Pros and Cons of 401(k) to IRA Rollover

Estimated reading time: 3 minutes(Last Updated On: April 13, 2021)

If you’ve recently left your employer, you may be wondering what to do with the funds in your old 401(k). Besides keeping it in the account, there are a few other options you’ll want to consider. No one option is perfect for everyone, so you will need to reflect on your specific situation and discuss the best choices with your financial advisor before moving any funds. If your new employer doesn’t offer a retirement benefit package or you’re now self-employed, you’re probably considering rolling over your funds into an IRA. Take a look at some of the pros and cons regarding this decision listed below.

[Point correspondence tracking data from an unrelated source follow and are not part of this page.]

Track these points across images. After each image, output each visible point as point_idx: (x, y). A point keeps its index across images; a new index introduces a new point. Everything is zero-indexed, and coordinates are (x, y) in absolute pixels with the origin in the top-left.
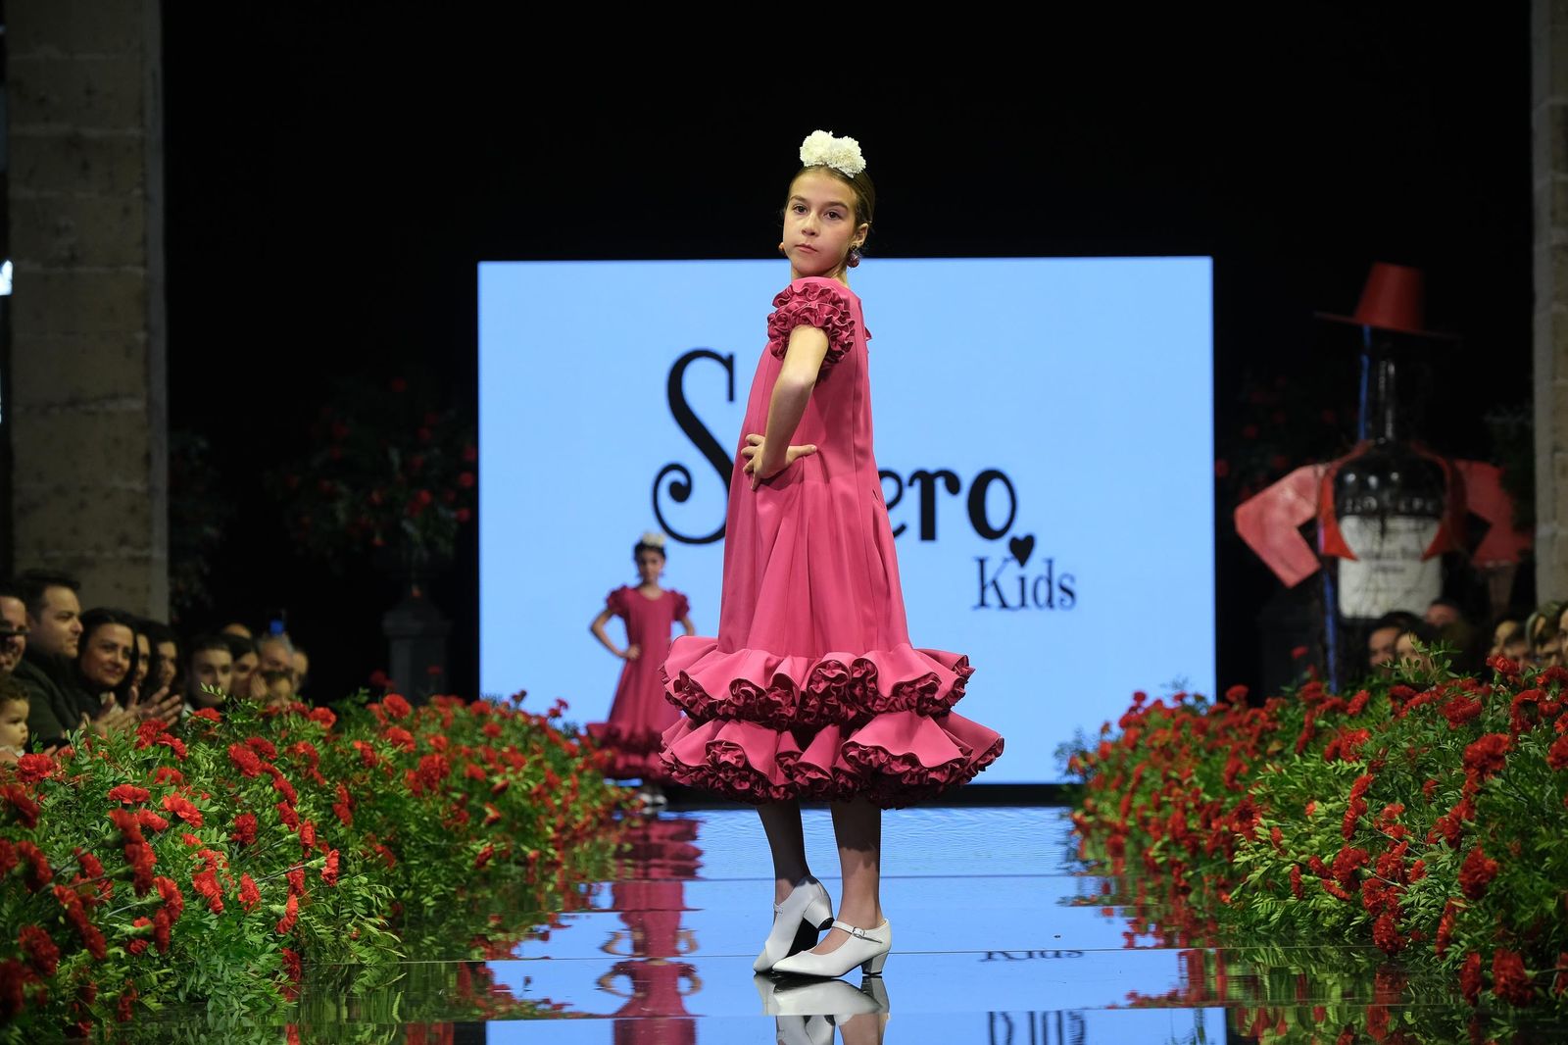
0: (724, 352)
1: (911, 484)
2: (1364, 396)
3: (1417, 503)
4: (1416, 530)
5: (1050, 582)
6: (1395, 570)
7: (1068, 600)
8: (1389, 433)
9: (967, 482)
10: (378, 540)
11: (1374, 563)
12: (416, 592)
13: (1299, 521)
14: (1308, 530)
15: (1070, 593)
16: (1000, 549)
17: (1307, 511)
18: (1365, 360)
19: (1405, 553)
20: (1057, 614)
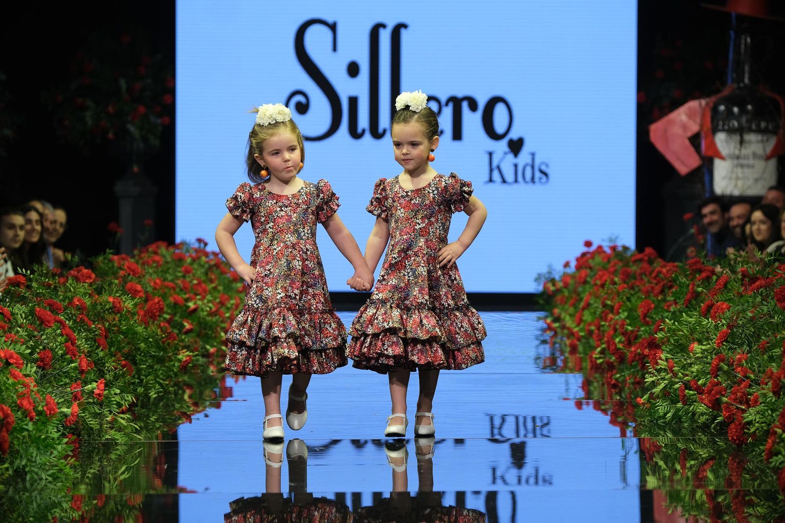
0: (330, 20)
1: (447, 105)
2: (731, 56)
3: (763, 125)
4: (762, 141)
5: (533, 167)
6: (748, 166)
7: (544, 179)
8: (746, 80)
9: (482, 103)
10: (111, 135)
11: (736, 162)
12: (136, 169)
13: (689, 134)
14: (695, 140)
15: (546, 174)
16: (502, 146)
17: (694, 128)
18: (732, 33)
19: (755, 155)
20: (537, 188)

    1.  Fees. IRA fees are usually lower than 401(k) fees, but this all depends on the size of the company offering the 401(k) and how hands-on or hands-off you choose to be with your IRA. A 401(k) most often includes free investment advice and financial assistance, but you may no longer qualify for this benefit if you aren’t a current employee. You will have to compare all of the costs, benefits, and fees between the two accounts you’re considering to know for sure which one is more cost effective.
    1.  Investment Options. Typically an IRA will provide you with more investment options than an employer 401(k) will. If you have expertise in a certain niche you’d like to invest in or would like to diversify your investments through bonds and mutual funds, an IRA may be the right option for you. However, some investment options can only be found in a 401(k). If you like your current investment, you may not be able to find it outside of your 401(k).
    1.  Distribution Age. If you are currently still working for the employer your 401(k) is through, you may take penalty-free distributions once you retire no earlier than age 55. If you are working for a different employer, you may take distributions at age 55 from an old employer 401(k) if you still have an account with them. If you retire before age 55 or are still working for the same company at 55, you may have to wait until 59 ½ to take distributions on your 401(k). Some plans even prohibit distributions from a 401(k) if you’re still working at 59 ½. The earliest you can take a penalty free distribution from an IRA is 59 ½. Once you turn 72, you will be required to take minimum required distributions from a traditional IRA. Most people won’t have to take distributions on a 401(k) until April 1st of the year after they officially retire, whenever that may be.
  1.  Borrowing from the Account. Some 401(k) accounts allow owners to borrow up to 50% (or a maximum of $50,000) from the account without penalty, unlike an IRA. The loan provision benefit from a 401(k) usually only applies to current employees since the repayment, plus a low interest, is taken directly from each paycheck. Loans from an IRA are prohibited, although there are some circumstances that allow owners to use funds on special expenses, such as college tuition or a down payment on a first home, without incurring the 10% early withdrawal penalty. However, it is difficult to replace those funds once withdrawn since the annual contribution limits are so low.